- _Source data_
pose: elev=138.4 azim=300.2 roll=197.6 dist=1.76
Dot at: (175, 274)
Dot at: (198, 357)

==

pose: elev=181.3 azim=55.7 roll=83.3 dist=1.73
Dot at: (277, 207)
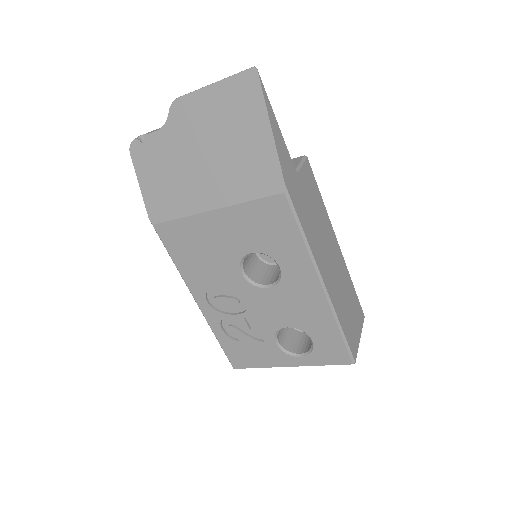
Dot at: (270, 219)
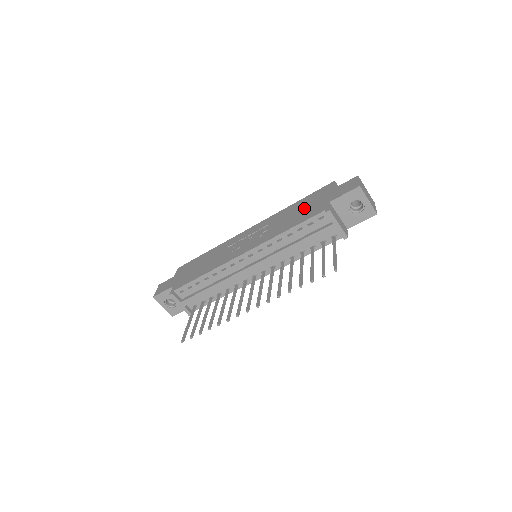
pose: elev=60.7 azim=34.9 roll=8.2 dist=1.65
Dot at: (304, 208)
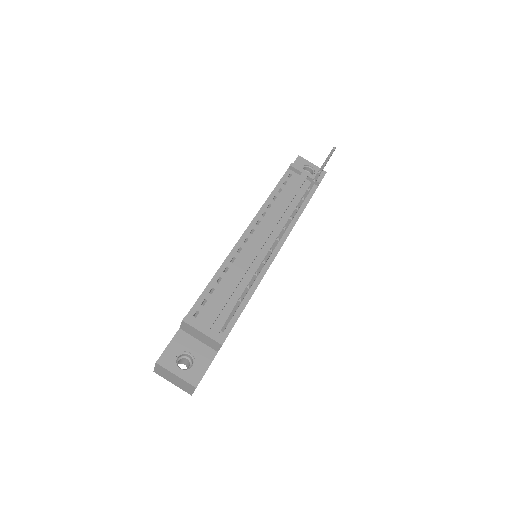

- _Set problem_
Change "dist" to "distance" in the lines from the one containing "pose: elev=138.4 azim=300.2" through the one containing "Dot at: (198, 357)", inclusive. Give only those lines, with nothing else altered.

- _Response_
pose: elev=138.4 azim=300.2 roll=197.6 distance=1.76
Dot at: (175, 274)
Dot at: (198, 357)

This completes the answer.